====== RECORD EXTRACTS

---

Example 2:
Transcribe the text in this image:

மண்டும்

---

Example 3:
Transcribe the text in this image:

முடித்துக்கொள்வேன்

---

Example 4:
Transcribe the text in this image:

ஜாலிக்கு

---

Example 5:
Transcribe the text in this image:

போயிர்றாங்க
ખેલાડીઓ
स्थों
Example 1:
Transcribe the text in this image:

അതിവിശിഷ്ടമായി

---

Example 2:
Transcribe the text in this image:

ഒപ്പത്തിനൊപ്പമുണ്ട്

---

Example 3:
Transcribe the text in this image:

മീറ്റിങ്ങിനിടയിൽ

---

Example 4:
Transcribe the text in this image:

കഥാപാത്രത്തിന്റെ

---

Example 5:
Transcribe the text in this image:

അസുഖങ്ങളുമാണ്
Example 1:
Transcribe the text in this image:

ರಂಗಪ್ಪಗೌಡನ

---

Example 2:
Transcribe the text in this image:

============

* TASK GOAL:
Copy all of the material above line for line, with no changes.

* COMPLETED TASK:
---

Example 2:
Transcribe the text in this image:

மண்டும்

---

Example 3:
Transcribe the text in this image:

முடித்துக்கொள்வேன்

---

Example 4:
Transcribe the text in this image:

ஜாலிக்கு

---

Example 5:
Transcribe the text in this image:

போயிர்றாங்க
ખેલાડીઓ
स्थों
Example 1:
Transcribe the text in this image:

അതിവിശിഷ്ടമായി

---

Example 2:
Transcribe the text in this image:

ഒപ്പത്തിനൊപ്പമുണ്ട്

---

Example 3:
Transcribe the text in this image:

മീറ്റിങ്ങിനിടയിൽ

---

Example 4:
Transcribe the text in this image:

കഥാപാത്രത്തിന്റെ

---

Example 5:
Transcribe the text in this image:

അസുഖങ്ങളുമാണ്
Example 1:
Transcribe the text in this image:

ರಂಗಪ್ಪಗೌಡನ

---

Example 2:
Transcribe the text in this image:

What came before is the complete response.